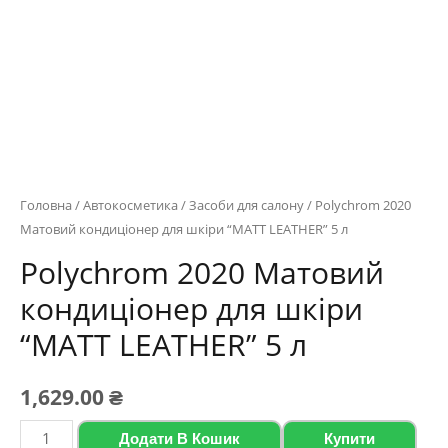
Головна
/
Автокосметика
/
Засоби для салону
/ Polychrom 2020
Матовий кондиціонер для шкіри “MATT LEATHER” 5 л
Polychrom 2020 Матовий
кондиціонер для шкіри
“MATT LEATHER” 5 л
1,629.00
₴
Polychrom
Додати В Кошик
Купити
—————
### What you have to do
Repeat all the records exactly, images excluded.

### Result
Головна
/
Автокосметика
/
Засоби для салону
/ Polychrom 2020
Матовий кондиціонер для шкіри “MATT LEATHER” 5 л
Polychrom 2020 Матовий
кондиціонер для шкіри
“MATT LEATHER” 5 л
1,629.00
₴
Polychrom
Додати В Кошик
Купити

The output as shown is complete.